Despite the popularity of oils, especially coconut oil, this kind of oil contains about 16 percent of mystic acid and 44 percent of lauric acid. Dariush Mozaffarian, dean of the Friedman School of Nutrition Science & Policy at Tufts University says that there’s no strong evidence that coconut oil is good or bad enough for you with its amount of saturated fat. In the other hand, Gregory Miller, chief science officer at the National Dairy Council says that there’s plenty of science research that indicates important components of dairy fats that may be beneficial for our health.
Health Risks
Consuming Saturated Fat at high level or big scale can lead to health risks. Each of this health risks affect differently on your part of body, so knowing all these risks help you to develop a new healthy lifestyle.
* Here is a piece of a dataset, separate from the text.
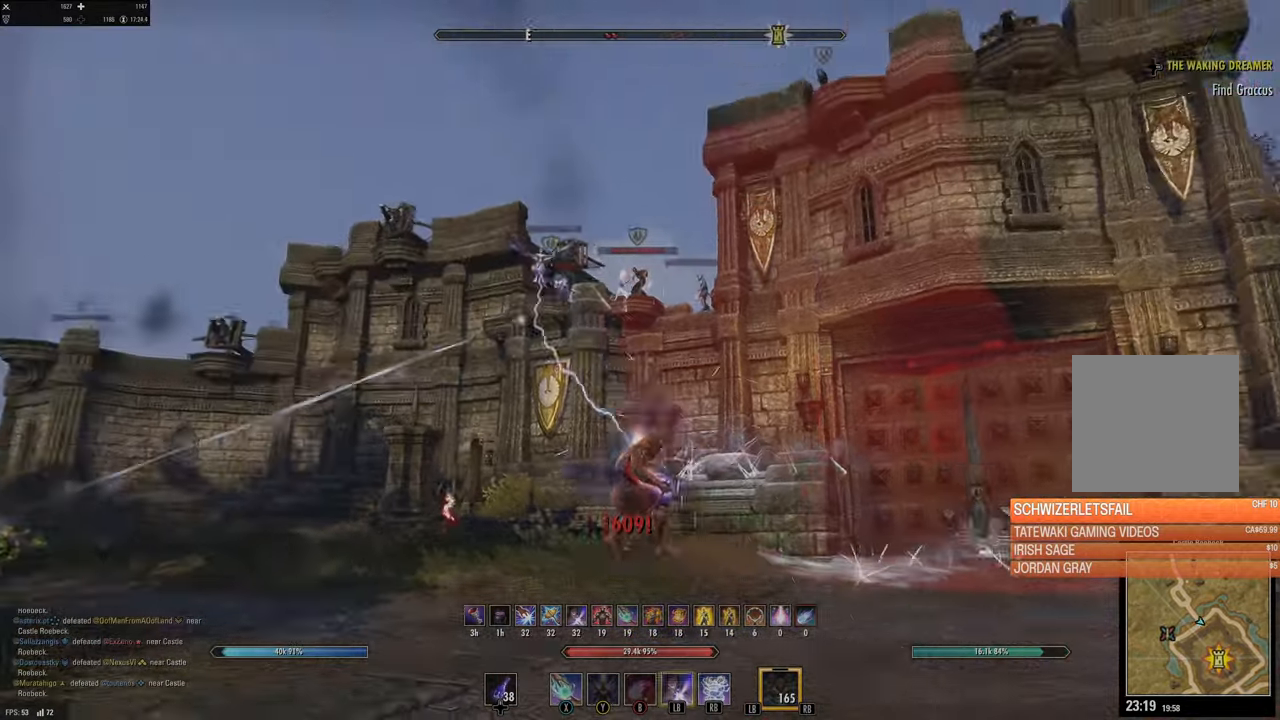
{"buttons": [], "left_stick": "right", "right_stick": "center", "events": [[67, "right_stick", "center"], [183, "right_stick", "up-right"], [200, "left_stick", "down-left"], [300, "right_stick", "center"], [367, "left_stick", "down-right"], [383, "DPAD_LEFT", "down"], [467, "DPAD_LEFT", "up"], [467, "left_stick", "right"]]}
Health Risks of High Levels of Saturated Fat is high level of cholesterol. Research has shown that excessive using of saturated fat leads to increase in cholesterol. Some kinds of acid (for example : stearic acid) have a side effect on the cholesterol degree. According to American Heart Association, we shouldn’t take more than 7% of saturated fat on calories on daily basis.’ Beside, having a cholesterol can lead to heart and blood vessel disease.
Some people are likely to eat internal organs of animal, which contains high amount of cholesterol. cholesterol risk rises even higher in people who never consume healthy fruit or rarely drink mineral water. Abnormal cholesterol levels can lead to even more dangerous disease, such as diabetes, underactive tyroid gland, or liver disease.
Although benefits of saturated fat is important for human body, but overdose is very dangerous. Stroke happens anytime, anywhere, to anyone. consuming saturated fats in high amount leads to cut off a blood flow to brain area.
he symptoms are easy to predict, such as a sudden loss of weakness, paralysis, speech. Don’t mess with this disease, cause it leads you to death if you don’t know how to prevent yourself from this disease.
American Heart Association, followed by WebMD executed a big research to determine the correlation between heart disease and saturated fat. Over 600.000 participants from 18 countries involved for this study. some of the people are a hundred percent healthy, while others have heart disease. Research shows that there is mutual correlation between heart disease and saturated fat.
Therefore, American Heart Association suggests consume any food that contains saturated fats lower than 16 grams each 2000 cal, to prevent any undesirable effects.
Plenty of researches have been examined the mutual relationship between cardiovascular disease and saturated fats, and the result is controversial. there are wide variety of answers for this case. But there is one thing to be sure : eating excessive amount of saturated fat for long duration affects our cardiovascular system slowly.
Today, more than half people in the world are struggling with obesity. This is caused by consuming food that contains high amount of saturated fat. Afterwards, it adds extra calories into your meal and leads to unstoppable weight gain. eating extra 200-300 calories from the actual recommendation will direct you to slow and gradual weight for about 0,5 to 1 kg per week
By limiting your saturated fat to the suggested amount, you can lower your chance to suffer any chronic disease. Lower your level of saturated fat by changing your lifestyle. Always check ‘Nutrition Facts’ on behind of the packaging boxes / cans so you’ll know the raw materials of the food you buy. Another easy thing to do is replacing foods in high level of saturated fats into other types of fats. For example : low-fat milk, yoghurt, lean ground meat. When cooking, use olive oil, or soybean oils instead of coconut or palm oils.
Another thing you can do is controlling your diabetes and high blood pressure mainly by regular checkup at local hospital monthly, by knowing the health status on your body, you will be more aware than before. Prepare your healthy life soon before it’s too late.